#### What you need to do
Reproduce the full article on the housing industry's reaction to the Fed's policy announcement, word for word, before the entries.

#### Source passage

· · · · · · ·

Real estate, mortgage industry react to Fed's policy announcement

Economists give verdict as Fed stays patient on rates but eases balance sheet

Real estate, mortgage industry react to Fed's policy announcement

The housing industry is abuzz following the Federal Reserve's policy announcement on Wednesday, with economists offering varied analyses and predictions for the market.

As expected, the Fed said it would keep the federal funds rate in the 5.25% to 5.5% range for the sixth consecutive meeting. This comes against the backdrop of a US economy that continues to show resilience and persistent inflationary pressures.

Lack of progress

In its post-meeting statement, the Fed acknowledged uncertain economic prospects and a lack of progress towards its 2% inflation target despite sweeping rate increases over the past 15 months.

"The Fed is signaling with today’s announcement that there isn’t enough confidence that inflation will continue to drop toward the 2% target,” CoreLogic chief economist Selma Hepp said in a statement.

“With the economy and labor market proving resilient, and inflation ticking up again, the Fed seeks further assurance that inflation is headed sustainably towards its 2% target before cutting rates,” added First American senior economist Xander Snyder. “As a result, interest rates are again expected to remain ‘higher for longer.’”

· · · · · · ·

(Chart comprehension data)
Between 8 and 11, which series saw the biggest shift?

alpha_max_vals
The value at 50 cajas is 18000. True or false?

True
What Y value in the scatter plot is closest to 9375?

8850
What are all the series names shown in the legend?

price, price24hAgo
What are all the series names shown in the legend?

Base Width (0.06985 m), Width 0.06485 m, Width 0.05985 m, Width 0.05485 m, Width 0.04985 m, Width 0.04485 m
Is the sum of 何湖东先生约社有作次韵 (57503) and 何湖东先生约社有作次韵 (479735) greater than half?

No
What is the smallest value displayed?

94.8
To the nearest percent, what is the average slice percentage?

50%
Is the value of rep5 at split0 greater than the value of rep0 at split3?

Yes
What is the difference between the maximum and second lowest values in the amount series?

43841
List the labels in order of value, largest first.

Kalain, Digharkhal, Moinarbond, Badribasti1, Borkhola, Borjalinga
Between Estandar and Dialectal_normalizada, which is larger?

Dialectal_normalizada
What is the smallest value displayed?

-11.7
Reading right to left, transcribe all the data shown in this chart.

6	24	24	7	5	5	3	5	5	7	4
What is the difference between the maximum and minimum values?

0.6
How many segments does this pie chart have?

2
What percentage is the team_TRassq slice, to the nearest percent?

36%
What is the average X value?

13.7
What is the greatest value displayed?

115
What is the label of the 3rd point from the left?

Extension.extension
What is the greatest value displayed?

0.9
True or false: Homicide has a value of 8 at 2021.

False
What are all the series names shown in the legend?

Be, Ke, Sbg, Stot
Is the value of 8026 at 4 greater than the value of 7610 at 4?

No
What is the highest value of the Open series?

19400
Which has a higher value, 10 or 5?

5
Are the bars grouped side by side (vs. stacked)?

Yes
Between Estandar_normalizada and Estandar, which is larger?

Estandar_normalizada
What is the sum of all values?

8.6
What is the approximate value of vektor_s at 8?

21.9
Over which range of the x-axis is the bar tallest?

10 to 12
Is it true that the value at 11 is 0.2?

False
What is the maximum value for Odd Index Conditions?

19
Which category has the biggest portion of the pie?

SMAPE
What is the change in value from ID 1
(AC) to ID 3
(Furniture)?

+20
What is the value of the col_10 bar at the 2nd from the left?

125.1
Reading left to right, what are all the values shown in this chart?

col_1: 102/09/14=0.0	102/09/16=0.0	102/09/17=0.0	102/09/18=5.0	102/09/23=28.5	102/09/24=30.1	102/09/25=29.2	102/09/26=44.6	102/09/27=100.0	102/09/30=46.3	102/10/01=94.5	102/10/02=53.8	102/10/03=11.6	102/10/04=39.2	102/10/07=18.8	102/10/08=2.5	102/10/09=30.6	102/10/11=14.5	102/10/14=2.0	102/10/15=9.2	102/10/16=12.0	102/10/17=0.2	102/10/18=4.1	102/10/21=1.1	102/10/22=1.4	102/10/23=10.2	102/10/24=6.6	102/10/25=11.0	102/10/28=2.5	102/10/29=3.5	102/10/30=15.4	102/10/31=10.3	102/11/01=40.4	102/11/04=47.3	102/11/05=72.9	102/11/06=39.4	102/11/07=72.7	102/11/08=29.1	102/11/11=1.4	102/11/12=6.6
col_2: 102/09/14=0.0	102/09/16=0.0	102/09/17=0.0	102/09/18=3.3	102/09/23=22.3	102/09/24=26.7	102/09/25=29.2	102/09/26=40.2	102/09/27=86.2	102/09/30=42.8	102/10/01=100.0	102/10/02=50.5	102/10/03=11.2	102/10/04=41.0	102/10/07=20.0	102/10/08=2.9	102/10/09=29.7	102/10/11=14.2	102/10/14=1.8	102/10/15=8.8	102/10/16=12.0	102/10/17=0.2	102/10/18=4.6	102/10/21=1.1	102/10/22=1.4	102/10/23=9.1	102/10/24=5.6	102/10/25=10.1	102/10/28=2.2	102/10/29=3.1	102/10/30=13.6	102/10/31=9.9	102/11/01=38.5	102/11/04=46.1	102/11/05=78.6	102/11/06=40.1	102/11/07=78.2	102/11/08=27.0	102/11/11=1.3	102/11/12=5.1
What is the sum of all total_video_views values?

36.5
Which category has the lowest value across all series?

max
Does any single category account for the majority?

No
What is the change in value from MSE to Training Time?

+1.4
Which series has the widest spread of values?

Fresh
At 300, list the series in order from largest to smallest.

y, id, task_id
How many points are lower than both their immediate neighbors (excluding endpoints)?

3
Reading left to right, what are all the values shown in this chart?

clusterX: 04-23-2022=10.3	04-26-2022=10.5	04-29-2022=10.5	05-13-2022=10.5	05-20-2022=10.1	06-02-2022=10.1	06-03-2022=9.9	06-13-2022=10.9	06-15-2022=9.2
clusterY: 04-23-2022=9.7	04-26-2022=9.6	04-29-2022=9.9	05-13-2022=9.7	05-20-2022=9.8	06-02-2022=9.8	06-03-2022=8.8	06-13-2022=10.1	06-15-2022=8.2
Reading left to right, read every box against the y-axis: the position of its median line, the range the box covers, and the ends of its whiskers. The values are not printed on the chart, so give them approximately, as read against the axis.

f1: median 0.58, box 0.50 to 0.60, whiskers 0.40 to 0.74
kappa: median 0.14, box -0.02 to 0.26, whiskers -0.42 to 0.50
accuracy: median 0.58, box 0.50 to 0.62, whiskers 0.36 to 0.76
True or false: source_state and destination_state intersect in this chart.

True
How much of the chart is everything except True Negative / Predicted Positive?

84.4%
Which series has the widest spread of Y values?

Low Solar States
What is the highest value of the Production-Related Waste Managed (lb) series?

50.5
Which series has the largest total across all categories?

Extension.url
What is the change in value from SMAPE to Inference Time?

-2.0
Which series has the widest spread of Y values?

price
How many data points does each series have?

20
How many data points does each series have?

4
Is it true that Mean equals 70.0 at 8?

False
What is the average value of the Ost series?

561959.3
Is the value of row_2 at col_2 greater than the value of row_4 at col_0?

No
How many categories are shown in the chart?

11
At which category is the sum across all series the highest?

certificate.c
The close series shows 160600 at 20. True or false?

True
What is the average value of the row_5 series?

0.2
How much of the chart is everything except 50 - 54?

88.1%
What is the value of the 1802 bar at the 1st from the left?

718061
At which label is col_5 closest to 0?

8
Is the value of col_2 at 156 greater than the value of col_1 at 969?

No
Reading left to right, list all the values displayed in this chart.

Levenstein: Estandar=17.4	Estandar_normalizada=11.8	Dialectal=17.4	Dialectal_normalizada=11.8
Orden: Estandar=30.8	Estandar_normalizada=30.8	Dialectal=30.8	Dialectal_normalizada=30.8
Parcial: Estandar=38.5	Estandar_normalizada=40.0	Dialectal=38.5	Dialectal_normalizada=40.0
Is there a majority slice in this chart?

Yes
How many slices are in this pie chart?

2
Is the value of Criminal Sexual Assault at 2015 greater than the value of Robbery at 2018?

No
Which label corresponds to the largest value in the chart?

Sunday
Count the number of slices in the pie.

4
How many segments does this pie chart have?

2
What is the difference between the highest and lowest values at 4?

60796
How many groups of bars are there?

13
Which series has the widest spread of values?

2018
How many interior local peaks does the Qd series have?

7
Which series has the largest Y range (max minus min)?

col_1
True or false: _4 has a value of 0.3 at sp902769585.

· · · · · · ·

#### Solution to this exercise
Real estate, mortgage industry react to Fed's policy announcement

Economists give verdict as Fed stays patient on rates but eases balance sheet

Real estate, mortgage industry react to Fed's policy announcement

The housing industry is abuzz following the Federal Reserve's policy announcement on Wednesday, with economists offering varied analyses and predictions for the market.

As expected, the Fed said it would keep the federal funds rate in the 5.25% to 5.5% range for the sixth consecutive meeting. This comes against the backdrop of a US economy that continues to show resilience and persistent inflationary pressures.

Lack of progress

In its post-meeting statement, the Fed acknowledged uncertain economic prospects and a lack of progress towards its 2% inflation target despite sweeping rate increases over the past 15 months.

"The Fed is signaling with today’s announcement that there isn’t enough confidence that inflation will continue to drop toward the 2% target,” CoreLogic chief economist Selma Hepp said in a statement.

“With the economy and labor market proving resilient, and inflation ticking up again, the Fed seeks further assurance that inflation is headed sustainably towards its 2% target before cutting rates,” added First American senior economist Xander Snyder. “As a result, interest rates are again expected to remain ‘higher for longer.’”